Aim of the task:
Your task is to copy every line below that contains the word "utilidad".

Source texts of formatted documents:
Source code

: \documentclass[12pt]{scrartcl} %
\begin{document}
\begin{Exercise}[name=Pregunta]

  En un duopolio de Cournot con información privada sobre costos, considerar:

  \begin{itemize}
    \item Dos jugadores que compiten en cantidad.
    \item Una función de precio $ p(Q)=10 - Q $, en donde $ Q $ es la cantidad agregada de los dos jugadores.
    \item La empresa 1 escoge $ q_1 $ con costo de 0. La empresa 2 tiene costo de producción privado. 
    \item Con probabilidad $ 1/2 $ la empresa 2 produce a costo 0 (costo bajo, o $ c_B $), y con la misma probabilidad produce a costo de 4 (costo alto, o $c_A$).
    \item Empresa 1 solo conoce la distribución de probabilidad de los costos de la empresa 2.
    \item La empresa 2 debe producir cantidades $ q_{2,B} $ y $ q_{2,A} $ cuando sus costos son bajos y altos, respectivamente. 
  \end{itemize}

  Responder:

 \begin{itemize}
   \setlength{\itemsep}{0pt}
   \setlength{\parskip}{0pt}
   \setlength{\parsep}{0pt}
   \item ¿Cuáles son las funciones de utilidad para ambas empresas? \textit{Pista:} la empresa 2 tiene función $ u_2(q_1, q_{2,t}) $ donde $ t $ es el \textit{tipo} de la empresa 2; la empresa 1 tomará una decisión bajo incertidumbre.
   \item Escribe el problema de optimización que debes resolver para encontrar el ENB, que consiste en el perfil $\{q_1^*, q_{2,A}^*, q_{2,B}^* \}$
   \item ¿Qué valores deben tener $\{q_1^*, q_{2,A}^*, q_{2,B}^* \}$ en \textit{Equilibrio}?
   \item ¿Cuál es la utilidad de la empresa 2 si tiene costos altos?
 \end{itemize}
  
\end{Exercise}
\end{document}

Task result:
   \item ¿Cuáles son las funciones de utilidad para ambas empresas? \textit{Pista:} la empresa 2 tiene función $ u_2(q_1, q_{2,t}) $ donde $ t $ es el \textit{tipo} de la empresa 2; la empresa 1 tomará una decisión bajo incertidumbre.
   \item ¿Cuál es la utilidad de la empresa 2 si tiene costos altos?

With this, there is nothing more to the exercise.